• **Stored data entries**
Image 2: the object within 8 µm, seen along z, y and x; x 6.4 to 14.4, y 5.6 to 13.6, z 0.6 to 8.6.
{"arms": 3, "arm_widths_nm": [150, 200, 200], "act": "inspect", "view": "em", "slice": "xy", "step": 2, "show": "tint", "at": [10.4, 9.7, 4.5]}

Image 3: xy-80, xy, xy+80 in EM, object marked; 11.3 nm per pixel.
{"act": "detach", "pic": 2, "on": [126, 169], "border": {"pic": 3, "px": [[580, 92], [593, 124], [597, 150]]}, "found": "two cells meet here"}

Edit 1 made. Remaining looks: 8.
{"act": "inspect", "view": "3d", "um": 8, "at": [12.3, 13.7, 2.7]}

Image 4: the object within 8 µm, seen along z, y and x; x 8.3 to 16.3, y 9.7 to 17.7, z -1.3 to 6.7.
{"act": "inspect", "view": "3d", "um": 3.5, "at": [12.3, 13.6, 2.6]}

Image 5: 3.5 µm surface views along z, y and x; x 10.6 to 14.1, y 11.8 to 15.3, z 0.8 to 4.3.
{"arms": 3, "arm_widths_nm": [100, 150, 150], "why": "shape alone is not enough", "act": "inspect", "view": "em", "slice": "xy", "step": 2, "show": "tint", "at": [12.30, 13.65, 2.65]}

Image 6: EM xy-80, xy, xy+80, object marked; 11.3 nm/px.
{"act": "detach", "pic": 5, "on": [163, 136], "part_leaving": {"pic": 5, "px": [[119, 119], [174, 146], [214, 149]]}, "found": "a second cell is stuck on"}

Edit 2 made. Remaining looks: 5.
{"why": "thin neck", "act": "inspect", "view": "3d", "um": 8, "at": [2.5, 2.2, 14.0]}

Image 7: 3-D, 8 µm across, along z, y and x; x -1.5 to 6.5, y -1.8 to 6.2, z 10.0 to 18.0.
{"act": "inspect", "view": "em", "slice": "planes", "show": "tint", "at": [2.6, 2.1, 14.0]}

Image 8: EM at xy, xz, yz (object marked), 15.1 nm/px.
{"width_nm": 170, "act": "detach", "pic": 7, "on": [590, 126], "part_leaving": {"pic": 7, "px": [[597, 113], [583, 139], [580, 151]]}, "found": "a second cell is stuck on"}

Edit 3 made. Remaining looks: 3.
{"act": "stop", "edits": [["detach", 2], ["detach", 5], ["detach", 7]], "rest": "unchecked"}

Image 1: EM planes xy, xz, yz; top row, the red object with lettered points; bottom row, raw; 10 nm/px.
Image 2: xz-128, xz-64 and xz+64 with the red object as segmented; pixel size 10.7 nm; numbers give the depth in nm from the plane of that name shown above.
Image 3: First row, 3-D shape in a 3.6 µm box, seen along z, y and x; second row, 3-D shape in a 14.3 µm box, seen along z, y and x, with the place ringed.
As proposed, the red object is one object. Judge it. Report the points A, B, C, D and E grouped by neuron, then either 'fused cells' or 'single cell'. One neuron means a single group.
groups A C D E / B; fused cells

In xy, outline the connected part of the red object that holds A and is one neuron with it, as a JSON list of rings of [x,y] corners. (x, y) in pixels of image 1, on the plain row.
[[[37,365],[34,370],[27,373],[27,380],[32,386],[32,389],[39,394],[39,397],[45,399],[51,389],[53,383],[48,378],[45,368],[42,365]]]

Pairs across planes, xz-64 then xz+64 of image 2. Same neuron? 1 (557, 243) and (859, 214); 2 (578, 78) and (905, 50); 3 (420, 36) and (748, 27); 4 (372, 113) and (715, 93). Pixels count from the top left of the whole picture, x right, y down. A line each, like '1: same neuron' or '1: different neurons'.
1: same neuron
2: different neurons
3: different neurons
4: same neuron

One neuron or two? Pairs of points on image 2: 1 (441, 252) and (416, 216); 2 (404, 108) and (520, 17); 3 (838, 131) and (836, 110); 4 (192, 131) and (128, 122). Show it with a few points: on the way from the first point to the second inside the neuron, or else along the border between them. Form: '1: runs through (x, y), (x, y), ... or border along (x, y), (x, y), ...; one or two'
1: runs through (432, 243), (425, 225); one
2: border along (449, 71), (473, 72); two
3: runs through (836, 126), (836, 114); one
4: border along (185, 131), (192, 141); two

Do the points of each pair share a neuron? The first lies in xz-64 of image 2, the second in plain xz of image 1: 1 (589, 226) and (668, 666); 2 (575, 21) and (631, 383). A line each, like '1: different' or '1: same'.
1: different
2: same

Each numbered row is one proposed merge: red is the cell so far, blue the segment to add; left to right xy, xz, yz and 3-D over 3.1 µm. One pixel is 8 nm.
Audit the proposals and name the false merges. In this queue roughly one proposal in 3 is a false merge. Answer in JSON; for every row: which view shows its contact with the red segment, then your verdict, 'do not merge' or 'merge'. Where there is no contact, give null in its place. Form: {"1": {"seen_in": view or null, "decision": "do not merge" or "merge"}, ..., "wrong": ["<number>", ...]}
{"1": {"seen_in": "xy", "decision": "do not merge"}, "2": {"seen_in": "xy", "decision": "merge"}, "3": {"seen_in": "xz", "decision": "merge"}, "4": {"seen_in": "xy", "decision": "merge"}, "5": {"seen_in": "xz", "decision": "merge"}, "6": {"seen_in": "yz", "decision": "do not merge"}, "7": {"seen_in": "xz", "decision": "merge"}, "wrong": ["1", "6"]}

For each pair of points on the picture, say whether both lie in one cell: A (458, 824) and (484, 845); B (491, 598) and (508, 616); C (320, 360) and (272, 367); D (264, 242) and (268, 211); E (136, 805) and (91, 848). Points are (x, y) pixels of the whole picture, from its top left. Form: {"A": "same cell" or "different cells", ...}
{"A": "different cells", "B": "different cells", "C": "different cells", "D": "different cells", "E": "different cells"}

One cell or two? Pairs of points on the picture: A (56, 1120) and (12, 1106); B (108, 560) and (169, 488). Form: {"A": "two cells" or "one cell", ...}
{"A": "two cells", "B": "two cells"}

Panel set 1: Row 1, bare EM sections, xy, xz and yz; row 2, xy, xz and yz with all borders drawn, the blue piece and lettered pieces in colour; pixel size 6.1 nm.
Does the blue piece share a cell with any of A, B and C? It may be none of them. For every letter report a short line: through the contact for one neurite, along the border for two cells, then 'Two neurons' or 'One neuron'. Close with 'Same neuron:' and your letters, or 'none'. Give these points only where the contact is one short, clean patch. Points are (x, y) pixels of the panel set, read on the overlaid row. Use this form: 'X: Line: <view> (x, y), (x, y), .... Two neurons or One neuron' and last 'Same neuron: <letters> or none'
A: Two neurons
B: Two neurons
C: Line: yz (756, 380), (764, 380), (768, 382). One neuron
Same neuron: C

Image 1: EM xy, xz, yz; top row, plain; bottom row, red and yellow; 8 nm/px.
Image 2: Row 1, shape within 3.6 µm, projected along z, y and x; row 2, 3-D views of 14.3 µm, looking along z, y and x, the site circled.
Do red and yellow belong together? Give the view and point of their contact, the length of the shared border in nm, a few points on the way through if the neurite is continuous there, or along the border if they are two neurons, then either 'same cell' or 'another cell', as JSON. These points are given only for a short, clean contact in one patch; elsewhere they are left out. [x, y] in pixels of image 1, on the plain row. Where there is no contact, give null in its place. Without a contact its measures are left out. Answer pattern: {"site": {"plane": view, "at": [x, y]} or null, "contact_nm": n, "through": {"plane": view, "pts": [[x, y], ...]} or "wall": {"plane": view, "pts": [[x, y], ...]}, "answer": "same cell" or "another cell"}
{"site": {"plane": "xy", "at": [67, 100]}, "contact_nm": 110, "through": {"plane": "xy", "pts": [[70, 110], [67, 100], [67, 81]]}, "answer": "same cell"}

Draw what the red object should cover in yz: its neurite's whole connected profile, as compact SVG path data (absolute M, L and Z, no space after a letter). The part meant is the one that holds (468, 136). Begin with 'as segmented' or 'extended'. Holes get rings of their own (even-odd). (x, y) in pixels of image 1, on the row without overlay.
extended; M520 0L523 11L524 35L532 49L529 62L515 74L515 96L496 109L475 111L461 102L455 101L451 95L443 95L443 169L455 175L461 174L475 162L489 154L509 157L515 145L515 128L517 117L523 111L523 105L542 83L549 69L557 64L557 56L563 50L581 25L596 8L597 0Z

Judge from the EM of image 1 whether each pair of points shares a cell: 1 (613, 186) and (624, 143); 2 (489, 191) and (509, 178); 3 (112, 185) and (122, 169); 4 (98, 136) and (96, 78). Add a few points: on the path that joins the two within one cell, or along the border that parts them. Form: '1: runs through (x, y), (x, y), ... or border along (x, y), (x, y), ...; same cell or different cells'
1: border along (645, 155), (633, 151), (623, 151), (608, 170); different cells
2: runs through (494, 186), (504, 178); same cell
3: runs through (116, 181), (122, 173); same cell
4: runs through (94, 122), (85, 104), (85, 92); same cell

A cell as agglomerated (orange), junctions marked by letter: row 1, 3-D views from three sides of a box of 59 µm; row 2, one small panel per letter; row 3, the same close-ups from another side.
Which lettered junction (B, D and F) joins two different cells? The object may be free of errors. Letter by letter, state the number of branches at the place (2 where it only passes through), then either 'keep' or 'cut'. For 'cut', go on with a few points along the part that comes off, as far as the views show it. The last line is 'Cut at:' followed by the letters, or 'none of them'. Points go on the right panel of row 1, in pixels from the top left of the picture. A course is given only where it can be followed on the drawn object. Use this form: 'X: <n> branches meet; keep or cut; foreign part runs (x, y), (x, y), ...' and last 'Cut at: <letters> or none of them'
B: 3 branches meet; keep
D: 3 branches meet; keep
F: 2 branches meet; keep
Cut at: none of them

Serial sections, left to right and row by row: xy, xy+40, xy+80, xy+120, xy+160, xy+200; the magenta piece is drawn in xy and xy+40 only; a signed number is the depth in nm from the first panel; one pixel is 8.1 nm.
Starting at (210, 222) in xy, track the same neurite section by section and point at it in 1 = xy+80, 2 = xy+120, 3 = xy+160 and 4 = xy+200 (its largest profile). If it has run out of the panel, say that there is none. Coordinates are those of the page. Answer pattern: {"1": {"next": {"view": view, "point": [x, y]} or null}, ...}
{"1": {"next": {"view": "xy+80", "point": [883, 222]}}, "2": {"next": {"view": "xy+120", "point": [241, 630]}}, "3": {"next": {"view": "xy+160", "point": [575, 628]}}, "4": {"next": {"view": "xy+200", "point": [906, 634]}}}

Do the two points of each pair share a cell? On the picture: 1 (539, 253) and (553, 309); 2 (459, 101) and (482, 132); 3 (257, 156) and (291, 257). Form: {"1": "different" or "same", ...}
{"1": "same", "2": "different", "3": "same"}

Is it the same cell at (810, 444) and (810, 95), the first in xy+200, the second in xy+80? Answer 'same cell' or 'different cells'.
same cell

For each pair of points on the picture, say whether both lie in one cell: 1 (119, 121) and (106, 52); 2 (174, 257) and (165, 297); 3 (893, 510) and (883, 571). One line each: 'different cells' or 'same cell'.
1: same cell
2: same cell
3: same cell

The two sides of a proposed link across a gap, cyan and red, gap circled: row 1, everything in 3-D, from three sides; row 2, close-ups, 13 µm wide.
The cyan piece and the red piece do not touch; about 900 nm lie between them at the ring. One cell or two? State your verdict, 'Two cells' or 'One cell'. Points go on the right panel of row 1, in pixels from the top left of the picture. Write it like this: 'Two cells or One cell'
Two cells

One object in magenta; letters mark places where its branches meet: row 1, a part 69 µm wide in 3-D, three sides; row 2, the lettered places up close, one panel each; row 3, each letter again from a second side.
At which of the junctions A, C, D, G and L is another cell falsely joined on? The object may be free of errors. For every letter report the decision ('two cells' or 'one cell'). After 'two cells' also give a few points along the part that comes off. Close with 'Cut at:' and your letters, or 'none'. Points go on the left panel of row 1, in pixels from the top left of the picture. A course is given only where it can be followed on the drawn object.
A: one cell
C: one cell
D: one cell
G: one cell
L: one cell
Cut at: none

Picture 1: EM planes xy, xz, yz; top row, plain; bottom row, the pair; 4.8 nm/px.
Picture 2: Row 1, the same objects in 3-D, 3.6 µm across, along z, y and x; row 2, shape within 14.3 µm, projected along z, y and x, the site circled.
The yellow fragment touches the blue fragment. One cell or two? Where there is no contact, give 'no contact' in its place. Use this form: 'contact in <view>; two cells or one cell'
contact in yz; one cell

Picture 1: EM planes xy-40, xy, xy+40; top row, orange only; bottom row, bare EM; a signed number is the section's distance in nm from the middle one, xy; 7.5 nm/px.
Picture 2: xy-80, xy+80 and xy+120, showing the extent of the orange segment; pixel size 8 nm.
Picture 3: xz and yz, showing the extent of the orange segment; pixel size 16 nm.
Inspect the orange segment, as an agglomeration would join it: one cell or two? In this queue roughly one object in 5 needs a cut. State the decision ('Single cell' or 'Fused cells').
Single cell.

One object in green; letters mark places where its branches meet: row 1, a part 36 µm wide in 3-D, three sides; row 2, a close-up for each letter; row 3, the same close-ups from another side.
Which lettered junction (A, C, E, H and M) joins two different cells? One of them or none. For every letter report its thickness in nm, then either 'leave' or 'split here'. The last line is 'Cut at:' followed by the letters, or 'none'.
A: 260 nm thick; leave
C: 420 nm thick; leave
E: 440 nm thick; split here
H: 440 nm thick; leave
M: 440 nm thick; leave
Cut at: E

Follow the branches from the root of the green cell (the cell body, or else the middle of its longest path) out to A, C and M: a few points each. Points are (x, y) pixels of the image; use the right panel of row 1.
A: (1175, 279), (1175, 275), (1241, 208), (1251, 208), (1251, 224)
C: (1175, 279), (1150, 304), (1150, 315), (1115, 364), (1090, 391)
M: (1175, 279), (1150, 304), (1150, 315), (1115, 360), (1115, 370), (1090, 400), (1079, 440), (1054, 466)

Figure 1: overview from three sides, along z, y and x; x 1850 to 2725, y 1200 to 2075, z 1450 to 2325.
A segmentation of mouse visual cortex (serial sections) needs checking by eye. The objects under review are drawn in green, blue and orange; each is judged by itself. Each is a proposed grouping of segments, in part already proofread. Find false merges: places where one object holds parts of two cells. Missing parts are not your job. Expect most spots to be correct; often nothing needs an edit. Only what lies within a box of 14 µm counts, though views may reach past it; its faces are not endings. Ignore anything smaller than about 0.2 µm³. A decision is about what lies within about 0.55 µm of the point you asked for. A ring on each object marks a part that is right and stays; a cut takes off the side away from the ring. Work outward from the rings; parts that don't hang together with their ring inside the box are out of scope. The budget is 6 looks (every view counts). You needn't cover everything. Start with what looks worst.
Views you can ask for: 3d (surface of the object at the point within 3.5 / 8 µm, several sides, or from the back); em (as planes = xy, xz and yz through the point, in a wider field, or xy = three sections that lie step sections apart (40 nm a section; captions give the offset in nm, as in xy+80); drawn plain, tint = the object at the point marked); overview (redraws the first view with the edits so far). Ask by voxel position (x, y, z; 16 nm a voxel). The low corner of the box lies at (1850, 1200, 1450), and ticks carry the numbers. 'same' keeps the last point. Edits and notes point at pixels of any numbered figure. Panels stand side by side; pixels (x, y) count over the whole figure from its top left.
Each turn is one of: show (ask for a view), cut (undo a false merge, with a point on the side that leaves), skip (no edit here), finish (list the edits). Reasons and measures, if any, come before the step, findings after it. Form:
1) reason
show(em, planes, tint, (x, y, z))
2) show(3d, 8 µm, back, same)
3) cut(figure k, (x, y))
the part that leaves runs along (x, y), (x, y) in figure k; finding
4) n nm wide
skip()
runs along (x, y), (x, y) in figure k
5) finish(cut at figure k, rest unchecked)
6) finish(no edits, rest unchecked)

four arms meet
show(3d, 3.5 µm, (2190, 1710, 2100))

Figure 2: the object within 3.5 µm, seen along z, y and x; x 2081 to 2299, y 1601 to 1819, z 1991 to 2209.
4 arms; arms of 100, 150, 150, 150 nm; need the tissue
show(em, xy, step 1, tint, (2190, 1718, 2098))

• **WORK INSTRUCTION**
Lines holding "back": give how many there are in the entries above, and nothing more.

• **REPLY**
2